In Catalan, 'escalivar' means to roast over embers. This preparation of peppers and eggplants roasted until tender and smoky forms the base of many Catalan dishes and makes a sublime starter served with tomato-rubbed bread.

🛒 Ingredients

4 servings
  • 3 red bell peppers
  • 2 large eggplants
  • 3 spring onions
  • 6 garlic cloves
  • extra virgin olive oil
  • flaky sea salt
  • 8 salted anchovy fillets

👨‍🍳 Step-by-step instructions

  1. Preheat the oven to 220°C.

  2. Place the whole vegetables on a baking tray. Drizzle with oil and season with salt.

  3. Roast for 50–60 minutes, turning halfway through, until the skins are charred.
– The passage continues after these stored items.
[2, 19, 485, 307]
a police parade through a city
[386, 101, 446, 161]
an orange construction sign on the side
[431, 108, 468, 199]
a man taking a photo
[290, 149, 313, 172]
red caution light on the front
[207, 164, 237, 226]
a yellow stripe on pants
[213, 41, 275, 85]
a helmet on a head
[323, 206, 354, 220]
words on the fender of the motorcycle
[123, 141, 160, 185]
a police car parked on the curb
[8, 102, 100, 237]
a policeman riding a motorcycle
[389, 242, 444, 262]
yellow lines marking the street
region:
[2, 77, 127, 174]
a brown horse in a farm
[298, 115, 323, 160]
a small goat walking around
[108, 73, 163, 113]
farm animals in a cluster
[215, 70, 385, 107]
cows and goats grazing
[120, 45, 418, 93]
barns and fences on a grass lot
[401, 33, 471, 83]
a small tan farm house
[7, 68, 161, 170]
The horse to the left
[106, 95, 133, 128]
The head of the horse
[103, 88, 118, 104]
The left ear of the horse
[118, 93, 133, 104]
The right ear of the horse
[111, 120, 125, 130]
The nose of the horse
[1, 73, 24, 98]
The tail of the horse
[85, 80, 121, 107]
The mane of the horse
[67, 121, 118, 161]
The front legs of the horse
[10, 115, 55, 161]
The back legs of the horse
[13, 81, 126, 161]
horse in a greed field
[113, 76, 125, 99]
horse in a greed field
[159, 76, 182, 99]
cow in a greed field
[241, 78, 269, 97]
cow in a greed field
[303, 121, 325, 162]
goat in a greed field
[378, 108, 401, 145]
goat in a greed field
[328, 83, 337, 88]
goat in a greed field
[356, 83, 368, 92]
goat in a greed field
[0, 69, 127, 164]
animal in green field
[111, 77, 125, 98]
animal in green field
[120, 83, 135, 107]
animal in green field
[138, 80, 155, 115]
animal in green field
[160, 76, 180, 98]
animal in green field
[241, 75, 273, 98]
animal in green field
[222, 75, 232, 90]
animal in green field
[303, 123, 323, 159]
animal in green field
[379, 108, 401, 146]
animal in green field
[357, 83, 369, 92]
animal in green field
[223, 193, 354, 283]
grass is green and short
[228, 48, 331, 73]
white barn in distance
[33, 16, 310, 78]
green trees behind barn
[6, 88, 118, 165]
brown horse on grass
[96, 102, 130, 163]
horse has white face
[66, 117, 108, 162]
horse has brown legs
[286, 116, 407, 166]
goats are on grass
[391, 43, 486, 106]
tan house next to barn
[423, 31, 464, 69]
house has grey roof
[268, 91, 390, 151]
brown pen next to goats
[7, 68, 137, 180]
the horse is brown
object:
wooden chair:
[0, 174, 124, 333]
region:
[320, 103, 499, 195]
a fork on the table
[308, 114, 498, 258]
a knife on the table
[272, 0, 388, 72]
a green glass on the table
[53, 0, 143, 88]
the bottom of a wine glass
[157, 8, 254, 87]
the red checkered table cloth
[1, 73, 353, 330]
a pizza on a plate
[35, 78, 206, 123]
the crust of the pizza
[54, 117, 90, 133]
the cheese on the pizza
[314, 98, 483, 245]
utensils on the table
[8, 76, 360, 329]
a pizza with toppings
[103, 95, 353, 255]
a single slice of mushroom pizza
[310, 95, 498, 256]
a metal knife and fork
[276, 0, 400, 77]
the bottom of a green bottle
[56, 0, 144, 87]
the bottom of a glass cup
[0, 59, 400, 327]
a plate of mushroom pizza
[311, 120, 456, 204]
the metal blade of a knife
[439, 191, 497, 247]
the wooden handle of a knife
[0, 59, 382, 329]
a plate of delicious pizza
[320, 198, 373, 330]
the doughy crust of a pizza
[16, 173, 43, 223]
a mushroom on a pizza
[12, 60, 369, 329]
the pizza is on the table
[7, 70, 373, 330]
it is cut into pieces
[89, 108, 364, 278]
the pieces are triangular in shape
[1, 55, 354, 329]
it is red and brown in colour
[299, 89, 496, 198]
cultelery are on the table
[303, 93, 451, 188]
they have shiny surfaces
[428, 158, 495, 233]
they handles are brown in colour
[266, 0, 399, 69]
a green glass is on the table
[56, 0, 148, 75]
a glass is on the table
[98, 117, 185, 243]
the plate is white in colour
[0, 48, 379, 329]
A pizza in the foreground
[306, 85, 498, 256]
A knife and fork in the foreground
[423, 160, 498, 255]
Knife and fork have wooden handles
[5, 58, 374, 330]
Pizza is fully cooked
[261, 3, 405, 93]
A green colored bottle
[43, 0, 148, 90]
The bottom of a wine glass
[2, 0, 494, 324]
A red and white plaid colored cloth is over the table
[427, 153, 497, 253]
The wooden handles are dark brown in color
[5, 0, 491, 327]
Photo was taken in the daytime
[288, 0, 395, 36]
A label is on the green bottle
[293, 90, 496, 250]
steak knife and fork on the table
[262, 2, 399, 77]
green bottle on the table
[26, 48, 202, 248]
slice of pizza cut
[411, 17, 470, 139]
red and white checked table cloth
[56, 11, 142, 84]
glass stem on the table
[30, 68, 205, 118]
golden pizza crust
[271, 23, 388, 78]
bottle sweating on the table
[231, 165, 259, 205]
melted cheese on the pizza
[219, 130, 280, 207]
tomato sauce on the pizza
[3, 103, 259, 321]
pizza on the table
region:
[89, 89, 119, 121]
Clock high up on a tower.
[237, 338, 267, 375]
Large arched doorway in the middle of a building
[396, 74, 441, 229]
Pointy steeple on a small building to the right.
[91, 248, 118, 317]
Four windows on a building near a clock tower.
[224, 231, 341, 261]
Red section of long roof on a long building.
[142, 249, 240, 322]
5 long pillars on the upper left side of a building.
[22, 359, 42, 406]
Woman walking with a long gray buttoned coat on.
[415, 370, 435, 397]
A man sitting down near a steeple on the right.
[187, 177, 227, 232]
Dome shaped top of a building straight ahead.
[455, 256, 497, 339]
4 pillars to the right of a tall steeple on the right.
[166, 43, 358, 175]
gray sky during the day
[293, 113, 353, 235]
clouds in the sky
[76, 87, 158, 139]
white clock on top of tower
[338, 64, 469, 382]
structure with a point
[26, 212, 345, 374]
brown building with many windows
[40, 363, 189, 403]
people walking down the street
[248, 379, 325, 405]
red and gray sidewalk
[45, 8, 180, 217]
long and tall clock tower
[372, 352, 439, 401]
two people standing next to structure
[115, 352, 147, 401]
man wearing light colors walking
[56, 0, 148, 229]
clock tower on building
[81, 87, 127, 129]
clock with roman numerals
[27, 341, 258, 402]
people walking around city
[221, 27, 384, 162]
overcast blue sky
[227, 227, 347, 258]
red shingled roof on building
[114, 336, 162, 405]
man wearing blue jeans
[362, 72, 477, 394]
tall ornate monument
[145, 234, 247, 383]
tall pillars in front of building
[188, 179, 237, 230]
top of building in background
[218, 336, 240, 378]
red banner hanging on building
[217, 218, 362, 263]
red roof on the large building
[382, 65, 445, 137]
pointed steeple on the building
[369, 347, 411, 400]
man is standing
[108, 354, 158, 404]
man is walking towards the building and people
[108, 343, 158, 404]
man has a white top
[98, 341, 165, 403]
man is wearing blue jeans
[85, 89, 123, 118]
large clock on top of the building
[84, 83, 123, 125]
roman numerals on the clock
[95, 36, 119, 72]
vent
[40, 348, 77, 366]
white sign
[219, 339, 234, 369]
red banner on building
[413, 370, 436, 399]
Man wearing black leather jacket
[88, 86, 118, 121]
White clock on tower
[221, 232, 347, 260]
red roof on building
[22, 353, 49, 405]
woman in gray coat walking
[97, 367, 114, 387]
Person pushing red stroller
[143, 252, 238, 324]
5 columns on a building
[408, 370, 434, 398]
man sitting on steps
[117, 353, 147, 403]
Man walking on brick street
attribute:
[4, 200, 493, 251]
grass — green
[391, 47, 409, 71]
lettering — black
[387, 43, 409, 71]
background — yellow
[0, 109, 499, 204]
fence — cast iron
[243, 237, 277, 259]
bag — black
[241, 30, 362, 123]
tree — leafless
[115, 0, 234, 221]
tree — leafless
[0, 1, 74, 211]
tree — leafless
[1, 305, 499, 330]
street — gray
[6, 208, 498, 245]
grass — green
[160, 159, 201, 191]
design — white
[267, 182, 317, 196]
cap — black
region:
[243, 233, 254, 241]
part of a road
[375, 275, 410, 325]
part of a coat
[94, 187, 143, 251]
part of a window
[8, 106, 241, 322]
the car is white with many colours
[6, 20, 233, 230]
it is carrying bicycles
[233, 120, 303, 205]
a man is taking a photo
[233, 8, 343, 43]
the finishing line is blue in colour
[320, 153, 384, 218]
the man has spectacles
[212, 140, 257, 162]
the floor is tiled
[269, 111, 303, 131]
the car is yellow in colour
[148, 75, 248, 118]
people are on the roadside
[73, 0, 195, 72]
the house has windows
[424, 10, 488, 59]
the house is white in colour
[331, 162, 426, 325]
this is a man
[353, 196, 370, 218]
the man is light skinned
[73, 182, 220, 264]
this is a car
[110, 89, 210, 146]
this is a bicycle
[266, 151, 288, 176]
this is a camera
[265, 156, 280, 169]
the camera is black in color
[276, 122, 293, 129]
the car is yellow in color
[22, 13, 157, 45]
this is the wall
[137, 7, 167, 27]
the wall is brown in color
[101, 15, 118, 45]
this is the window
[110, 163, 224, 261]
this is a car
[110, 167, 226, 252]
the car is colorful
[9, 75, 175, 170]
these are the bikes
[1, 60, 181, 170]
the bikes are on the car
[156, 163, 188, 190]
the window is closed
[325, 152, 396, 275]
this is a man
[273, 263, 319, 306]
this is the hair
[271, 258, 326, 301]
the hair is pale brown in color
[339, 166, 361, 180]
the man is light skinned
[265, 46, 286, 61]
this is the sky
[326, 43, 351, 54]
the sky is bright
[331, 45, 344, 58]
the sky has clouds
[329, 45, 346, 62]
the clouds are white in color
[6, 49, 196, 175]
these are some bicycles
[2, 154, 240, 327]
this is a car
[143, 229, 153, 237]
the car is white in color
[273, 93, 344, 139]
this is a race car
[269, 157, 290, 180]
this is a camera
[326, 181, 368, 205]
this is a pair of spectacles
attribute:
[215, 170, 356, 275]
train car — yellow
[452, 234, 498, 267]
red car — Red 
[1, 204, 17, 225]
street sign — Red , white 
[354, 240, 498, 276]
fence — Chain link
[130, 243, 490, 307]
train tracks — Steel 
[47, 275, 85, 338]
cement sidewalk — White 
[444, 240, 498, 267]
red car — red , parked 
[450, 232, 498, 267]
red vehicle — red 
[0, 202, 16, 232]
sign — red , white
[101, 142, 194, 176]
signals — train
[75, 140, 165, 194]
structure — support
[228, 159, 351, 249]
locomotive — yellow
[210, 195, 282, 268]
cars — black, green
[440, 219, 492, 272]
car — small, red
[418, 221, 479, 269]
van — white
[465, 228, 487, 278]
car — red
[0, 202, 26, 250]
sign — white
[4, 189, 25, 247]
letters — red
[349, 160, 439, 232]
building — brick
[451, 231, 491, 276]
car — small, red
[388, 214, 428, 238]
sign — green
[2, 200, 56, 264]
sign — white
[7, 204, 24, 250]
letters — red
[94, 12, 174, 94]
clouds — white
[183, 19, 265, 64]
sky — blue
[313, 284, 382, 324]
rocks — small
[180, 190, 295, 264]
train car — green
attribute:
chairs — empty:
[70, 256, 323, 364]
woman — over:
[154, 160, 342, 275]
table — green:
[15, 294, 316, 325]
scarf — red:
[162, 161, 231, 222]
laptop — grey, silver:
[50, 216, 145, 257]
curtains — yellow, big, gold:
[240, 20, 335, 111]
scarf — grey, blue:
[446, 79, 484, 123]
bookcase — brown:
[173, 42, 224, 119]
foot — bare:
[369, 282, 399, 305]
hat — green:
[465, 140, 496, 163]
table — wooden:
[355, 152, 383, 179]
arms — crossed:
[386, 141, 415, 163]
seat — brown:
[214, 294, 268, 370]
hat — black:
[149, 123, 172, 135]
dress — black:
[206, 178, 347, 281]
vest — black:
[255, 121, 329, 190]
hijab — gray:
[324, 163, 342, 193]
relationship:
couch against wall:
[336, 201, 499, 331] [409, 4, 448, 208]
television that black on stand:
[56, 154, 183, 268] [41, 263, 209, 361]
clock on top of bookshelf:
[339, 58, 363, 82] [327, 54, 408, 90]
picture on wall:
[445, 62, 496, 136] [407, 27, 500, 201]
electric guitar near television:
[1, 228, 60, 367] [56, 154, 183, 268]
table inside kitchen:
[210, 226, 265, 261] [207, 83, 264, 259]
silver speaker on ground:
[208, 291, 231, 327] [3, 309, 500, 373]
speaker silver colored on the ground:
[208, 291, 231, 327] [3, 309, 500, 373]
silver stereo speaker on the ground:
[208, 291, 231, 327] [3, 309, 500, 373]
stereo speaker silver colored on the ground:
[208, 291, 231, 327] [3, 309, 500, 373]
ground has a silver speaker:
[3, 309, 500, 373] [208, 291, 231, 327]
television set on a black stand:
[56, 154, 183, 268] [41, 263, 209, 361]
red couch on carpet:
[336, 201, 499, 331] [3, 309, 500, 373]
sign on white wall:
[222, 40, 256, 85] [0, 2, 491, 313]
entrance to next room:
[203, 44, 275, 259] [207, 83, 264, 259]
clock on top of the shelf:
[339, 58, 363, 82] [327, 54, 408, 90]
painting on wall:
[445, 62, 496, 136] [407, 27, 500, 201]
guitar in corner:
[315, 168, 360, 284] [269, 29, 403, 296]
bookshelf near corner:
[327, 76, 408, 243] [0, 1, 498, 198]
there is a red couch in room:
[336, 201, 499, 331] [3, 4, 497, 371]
  4. Let cool in a plastic bag for 20 minutes (this makes peeling easier).

  5. Peel and slice into strips. Toss with olive oil and salt. Arrange the anchovies on top.

💡 Chef's tip

Smokiness is the soul of escalivada. If you have a barbecue, use it. If using the oven, finish under the grill to char the skins further.

📝 Our take

Escalivada is proof that fire transforms humble ingredients into something extraordinary. The aubergine loses bitterness and turns creamy; the red pepper concentrates into sweetness. The anchovies are not a garnish: their intense saltiness contrasts with the caramelized sweetness of the vegetables. A starter that competes with anything more elaborate.

🍷 Wine & food pairing

Penedès white with some age or a slightly chilled Garnatxa d'Empordà. Escalivada has quite a lot of intensity and needs a wine with some body.